I'm honored that two Red Room writers next week will win my short story collections The Middle-Aged Man and the Sea and Months and Seasons as they write about the topic of short fiction. The topic is on my mind in another way as I'm working on a novel. Novels and short stories are very different, and my focus right now is on novels.
It's a huge challenge for a short story writer to move into being a novelist. My first novel, The Brightest Moon of the Century, started as a short story collection, but shortly after starting it, I realized how to turn it into a novel with a through-line. I started seeing it as a whole rather than a bunch of separate stories. Thanks to passion, obsession, and luck, it worked. It was a pleasure to see that The Brightest Moon of the Century made a few critics' lists of Top Ten Books of 2009.
With Lorrie Moore's new novel, A Gate at the Stairs, I see a lot of the reviews on Amazon are feeling that Moore isn't as tight in her novel as she is in her short fiction. The featured review by Robert Holland says the plot is tenuous and, "There were long (they seemed long anyway) stretches in the novel where I wanted to say ‘OK, I get the point! These people are callow and self-absorbed.'"
I've just started Moore's novel, so I can't comment on it yet. However, Moore is one of my absolute favorite authors. Some of her sentences, with their sardonic observations, have me laugh out loud, highlighting away. Another Amazon reader in defending Moore's novel says, "This narrator, eccentric 20-year-old Tassie, is not a person who shares her emotions. She deals with things by trying to maintain an emotional distance with humor."
My point in bringing up Moore's novel is that it's a huge challenge to write a novel, and it's an extra challenge for people who mostly write short stories. Thus, one of my own obsessions with my novel-in-progress is that the story line be tight. I don't see novels as a long short story but, rather, a more complex story that is compact, even if it's hundreds of pages long.

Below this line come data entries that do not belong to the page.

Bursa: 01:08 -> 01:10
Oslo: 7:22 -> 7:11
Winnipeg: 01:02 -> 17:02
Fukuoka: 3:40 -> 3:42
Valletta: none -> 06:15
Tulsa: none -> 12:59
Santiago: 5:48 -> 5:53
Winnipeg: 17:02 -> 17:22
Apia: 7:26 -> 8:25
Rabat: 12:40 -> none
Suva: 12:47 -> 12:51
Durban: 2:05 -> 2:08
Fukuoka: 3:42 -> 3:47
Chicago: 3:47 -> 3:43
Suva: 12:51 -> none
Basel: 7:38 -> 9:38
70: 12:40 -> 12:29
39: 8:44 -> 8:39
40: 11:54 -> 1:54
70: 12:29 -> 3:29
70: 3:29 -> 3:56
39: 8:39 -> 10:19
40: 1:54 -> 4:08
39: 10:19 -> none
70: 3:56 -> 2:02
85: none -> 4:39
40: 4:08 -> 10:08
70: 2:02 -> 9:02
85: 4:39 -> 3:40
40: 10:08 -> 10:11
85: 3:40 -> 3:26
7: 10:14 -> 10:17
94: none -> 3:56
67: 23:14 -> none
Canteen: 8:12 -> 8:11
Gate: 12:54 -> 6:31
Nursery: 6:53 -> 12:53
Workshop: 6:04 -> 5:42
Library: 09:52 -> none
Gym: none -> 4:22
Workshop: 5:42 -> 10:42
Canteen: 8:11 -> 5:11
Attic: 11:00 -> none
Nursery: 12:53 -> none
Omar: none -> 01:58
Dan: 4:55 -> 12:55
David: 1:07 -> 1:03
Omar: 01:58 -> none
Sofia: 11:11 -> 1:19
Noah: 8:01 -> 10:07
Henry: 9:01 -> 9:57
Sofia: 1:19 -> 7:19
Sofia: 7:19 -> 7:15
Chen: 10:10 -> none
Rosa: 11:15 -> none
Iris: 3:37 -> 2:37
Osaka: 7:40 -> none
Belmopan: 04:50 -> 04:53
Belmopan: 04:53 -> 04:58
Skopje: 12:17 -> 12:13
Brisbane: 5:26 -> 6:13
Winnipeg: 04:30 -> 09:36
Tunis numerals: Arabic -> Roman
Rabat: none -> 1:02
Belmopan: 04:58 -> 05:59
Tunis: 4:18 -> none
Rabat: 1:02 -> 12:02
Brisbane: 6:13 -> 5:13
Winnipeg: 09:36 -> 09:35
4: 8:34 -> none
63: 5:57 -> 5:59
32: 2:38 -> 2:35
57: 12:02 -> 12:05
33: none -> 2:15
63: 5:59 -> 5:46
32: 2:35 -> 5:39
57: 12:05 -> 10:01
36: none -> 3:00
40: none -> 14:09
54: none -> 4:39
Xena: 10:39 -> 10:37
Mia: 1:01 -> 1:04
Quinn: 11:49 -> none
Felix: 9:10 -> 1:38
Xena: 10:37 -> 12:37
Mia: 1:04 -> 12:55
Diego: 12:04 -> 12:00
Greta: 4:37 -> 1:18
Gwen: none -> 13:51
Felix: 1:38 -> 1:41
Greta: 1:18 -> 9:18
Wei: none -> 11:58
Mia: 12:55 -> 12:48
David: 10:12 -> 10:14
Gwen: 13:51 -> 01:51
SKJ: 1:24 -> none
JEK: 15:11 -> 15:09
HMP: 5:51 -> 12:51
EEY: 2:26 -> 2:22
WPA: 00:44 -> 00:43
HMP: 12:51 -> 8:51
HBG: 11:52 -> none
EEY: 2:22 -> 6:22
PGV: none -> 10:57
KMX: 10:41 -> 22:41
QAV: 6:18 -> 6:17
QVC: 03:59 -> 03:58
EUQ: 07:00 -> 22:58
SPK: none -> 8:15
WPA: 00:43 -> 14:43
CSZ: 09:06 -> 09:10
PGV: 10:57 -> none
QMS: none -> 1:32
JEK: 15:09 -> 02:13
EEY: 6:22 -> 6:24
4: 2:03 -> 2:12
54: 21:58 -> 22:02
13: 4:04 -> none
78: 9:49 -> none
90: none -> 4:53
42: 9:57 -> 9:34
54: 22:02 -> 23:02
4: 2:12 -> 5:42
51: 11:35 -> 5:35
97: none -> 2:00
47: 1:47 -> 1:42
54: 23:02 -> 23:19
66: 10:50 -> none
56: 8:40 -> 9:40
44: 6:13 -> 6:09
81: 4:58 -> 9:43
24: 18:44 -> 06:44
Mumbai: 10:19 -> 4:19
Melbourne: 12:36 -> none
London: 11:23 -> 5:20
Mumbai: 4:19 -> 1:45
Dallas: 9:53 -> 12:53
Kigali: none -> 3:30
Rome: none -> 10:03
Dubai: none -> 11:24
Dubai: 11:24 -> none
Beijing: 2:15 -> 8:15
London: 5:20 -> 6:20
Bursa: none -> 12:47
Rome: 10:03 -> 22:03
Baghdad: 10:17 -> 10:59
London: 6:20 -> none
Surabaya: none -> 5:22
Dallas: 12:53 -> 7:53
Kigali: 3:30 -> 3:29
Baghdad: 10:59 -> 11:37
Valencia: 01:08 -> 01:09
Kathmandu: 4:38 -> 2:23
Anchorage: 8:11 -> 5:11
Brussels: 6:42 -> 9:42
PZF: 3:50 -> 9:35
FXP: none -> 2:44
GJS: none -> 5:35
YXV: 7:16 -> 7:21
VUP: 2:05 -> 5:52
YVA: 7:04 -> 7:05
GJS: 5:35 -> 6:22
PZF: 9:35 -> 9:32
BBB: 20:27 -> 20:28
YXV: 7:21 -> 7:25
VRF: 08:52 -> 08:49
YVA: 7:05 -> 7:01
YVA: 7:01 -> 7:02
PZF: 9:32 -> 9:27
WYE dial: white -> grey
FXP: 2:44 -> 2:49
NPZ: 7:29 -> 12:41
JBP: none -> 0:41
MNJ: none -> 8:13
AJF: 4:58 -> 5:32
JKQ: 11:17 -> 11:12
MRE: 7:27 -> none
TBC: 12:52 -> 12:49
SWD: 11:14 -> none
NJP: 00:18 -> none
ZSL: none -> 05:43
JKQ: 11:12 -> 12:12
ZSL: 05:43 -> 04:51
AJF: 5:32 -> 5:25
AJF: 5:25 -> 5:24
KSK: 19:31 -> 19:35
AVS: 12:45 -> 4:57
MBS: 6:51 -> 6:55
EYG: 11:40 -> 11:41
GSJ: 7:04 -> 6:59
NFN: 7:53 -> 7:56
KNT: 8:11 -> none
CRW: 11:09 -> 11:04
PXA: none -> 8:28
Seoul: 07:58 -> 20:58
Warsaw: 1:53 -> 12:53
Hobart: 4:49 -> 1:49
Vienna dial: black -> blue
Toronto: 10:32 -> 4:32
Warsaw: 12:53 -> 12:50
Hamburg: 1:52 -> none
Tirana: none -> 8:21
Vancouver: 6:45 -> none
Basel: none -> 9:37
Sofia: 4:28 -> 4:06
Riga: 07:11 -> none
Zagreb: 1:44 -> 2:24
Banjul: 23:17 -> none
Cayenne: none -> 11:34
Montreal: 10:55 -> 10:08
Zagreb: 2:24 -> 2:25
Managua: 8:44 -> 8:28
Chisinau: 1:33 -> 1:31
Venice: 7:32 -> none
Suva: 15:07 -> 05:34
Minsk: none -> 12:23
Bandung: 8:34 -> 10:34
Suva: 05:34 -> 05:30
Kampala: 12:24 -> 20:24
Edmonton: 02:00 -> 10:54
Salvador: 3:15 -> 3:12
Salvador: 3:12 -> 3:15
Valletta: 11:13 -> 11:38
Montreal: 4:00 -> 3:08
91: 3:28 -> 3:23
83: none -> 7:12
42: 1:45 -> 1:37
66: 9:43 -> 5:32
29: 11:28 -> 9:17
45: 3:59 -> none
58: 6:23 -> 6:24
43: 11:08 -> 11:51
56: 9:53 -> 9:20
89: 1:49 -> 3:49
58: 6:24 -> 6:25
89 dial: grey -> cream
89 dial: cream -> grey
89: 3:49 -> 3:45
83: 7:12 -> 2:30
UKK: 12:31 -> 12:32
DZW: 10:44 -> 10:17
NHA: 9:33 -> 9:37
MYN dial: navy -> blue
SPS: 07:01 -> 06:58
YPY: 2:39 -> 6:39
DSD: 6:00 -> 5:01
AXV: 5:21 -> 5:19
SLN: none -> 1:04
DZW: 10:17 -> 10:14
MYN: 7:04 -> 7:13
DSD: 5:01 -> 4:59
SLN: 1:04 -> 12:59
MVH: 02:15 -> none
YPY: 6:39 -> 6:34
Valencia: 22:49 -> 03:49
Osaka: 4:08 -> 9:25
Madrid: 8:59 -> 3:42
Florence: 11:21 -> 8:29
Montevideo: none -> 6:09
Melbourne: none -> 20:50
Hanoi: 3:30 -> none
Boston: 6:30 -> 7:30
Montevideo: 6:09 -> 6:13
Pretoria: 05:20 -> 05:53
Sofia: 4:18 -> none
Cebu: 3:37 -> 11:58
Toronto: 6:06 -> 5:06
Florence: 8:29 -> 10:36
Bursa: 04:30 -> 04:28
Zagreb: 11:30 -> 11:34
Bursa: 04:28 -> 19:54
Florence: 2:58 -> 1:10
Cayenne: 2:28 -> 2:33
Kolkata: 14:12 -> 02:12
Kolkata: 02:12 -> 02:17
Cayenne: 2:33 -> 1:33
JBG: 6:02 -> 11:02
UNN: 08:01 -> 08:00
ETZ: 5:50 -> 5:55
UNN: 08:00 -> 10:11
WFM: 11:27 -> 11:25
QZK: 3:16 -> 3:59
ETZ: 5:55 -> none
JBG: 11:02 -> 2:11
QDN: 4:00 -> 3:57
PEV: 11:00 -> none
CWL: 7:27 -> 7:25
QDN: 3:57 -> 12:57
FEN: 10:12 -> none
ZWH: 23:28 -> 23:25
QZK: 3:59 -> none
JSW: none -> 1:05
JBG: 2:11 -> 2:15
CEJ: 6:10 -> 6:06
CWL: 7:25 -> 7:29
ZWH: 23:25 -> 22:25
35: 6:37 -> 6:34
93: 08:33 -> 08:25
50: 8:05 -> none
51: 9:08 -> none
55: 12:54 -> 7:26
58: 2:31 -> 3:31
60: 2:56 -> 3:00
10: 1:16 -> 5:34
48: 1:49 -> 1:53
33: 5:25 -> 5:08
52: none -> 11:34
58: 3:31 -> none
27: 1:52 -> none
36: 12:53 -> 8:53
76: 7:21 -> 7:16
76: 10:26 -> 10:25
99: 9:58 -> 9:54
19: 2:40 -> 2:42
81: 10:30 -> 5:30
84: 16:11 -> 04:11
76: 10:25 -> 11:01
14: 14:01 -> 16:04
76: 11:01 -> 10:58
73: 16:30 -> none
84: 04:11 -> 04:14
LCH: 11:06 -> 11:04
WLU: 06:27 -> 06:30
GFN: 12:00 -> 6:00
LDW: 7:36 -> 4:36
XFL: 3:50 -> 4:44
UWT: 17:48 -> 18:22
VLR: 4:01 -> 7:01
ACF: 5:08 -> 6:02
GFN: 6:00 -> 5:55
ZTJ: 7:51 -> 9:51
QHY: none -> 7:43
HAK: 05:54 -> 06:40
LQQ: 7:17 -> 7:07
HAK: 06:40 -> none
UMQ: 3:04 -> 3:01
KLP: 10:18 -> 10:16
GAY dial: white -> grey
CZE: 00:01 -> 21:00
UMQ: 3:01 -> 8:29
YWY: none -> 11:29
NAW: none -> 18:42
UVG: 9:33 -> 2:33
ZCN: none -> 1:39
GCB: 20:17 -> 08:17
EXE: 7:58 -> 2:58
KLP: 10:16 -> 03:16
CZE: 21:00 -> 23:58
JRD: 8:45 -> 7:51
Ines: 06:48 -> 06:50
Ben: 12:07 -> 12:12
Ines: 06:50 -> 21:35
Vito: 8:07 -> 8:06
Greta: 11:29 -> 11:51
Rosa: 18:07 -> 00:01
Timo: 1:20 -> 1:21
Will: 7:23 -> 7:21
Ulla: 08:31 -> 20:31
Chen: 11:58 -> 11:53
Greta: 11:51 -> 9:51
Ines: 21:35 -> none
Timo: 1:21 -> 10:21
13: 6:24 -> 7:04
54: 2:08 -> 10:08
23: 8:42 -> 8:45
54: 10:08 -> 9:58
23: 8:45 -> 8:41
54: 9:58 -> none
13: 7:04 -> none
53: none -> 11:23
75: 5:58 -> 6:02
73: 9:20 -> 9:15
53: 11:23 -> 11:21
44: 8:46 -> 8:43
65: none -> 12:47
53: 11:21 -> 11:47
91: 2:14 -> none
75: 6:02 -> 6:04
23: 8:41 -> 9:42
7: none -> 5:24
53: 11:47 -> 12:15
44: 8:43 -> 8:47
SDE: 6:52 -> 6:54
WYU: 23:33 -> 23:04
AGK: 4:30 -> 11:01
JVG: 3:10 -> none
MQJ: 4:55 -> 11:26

My friend Dana Crowell wrote me today on this subject without my mentioning it. She said, "I have been so disappointed by ‘established writers' who receive excellent reviews yet their novels lack story." She goes on to criticize Moore's novel as well as Barbara Kingsolver's novel, Lacuna. Dana said, "A novel is story with narrative drive, tension, and structure where arc is crucial to success. One cannot just go on a comic rant for pages on end. Kingsolver has reached a point where I fear she has nothing to say. Thus, she falls back on history and non-fiction to carry her books which now read like didactic history lessons without art or purpose. Her book is a potpourri of styles, a failed epistolary novel, that lacks voice, characterization, structure, and more."
I happen to be writing a mystery. I'm doing so because a) I ran out of personal experiences to exploit and b) I'm fascinated that the form requires a tight structure. I figure what I learn in writing a mystery will help me in all my future novels, no matter the genre. I love the challenge, too.
I look forward to seeing what Red Room writers love about short stories. Some of America's greatest writers, such as Hemingway, Fitzgerald, Faulkner, and more modern writers such as Margaret Atwood, Joyce Carol Oates, T.C Boyle, and others can write tight short fiction as well as stunning novels. I want to do both. I'm not giving up short fiction.